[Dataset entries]
=== Section Start ===

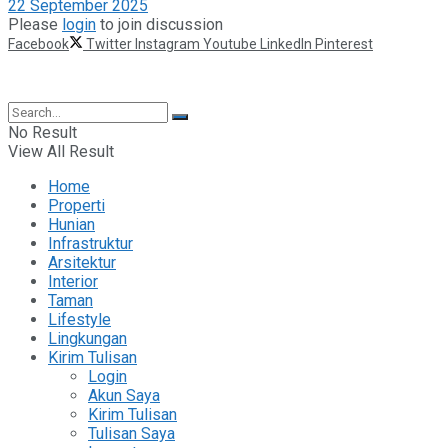
22 September 2025
Please
login
to join discussion
Facebook
Twitter
Instagram
Youtube
LinkedIn
Pinterest
©2025 Berita Properti
No Result
View All Result
Home
Properti
Hunian
Infrastruktur
Arsitektur
Interior
Taman
Lifestyle
Lingkungan
Kirim Tulisan
Login
Akun Saya
Kirim Tulisan
Tulisan Saya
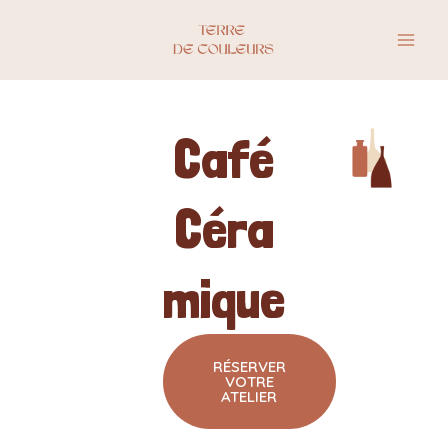
Accueil
Aller
Mai
au
Men
contenu
Café
Céra
mique
RÉSERVER
VOTRE
ATELIER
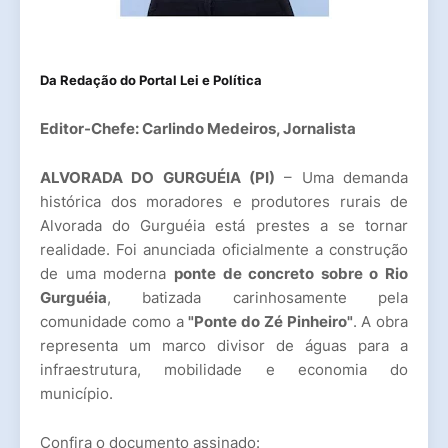
Da Redação do
Portal Lei e Política
Editor-Chefe: Carlindo Medeiros, Jornalista
ALVORADA DO GURGUÉIA (PI)
– Uma demanda
histórica dos moradores e produtores rurais de
Alvorada do Gurguéia está prestes a se tornar
realidade. Foi anunciada oficialmente a construção
de uma moderna
ponte de concreto sobre o Rio
Gurguéia
, batizada carinhosamente pela
comunidade como a
"Ponte do Zé Pinheiro"
. A obra
representa um marco divisor de águas para a
infraestrutura, mobilidade e economia do
município.
Confira o documento assinado:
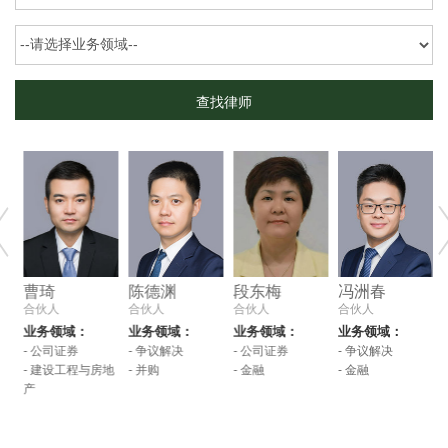
曹琦
陈德渊
段东梅
冯洲春
合伙人
合伙人
合伙人
合伙人
业务领域：
业务领域：
业务领域：
业务领域：
- 公司证券
- 争议解决
- 公司证券
- 争议解决
- 建设工程与房地
- 并购
- 金融
- 金融
产
pre
nex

=== Section End ===

→ **Written task**: Copy every line of the listing above exactly as it appears, but leave out the pictures.

→ **Written solution**:
22 September 2025
Please
login
to join discussion
Facebook
Twitter
Instagram
Youtube
LinkedIn
Pinterest
©2025 Berita Properti
No Result
View All Result
Home
Properti
Hunian
Infrastruktur
Arsitektur
Interior
Taman
Lifestyle
Lingkungan
Kirim Tulisan
Login
Akun Saya
Kirim Tulisan
Tulisan Saya
Accueil
Aller
Mai
au
Men
contenu
Café
Céra
mique
RÉSERVER
VOTRE
ATELIER
Da Redação do
Portal Lei e Política
Editor-Chefe: Carlindo Medeiros, Jornalista
ALVORADA DO GURGUÉIA (PI)
– Uma demanda
histórica dos moradores e produtores rurais de
Alvorada do Gurguéia está prestes a se tornar
realidade. Foi anunciada oficialmente a construção
de uma moderna
ponte de concreto sobre o Rio
Gurguéia
, batizada carinhosamente pela
comunidade como a
"Ponte do Zé Pinheiro"
. A obra
representa um marco divisor de águas para a
infraestrutura, mobilidade e economia do
município.
Confira o documento assinado:
曹琦
陈德渊
段东梅
冯洲春
合伙人
合伙人
合伙人
合伙人
业务领域：
业务领域：
业务领域：
业务领域：
- 公司证券
- 争议解决
- 公司证券
- 争议解决
- 建设工程与房地
- 并购
- 金融
- 金融
产
pre
nex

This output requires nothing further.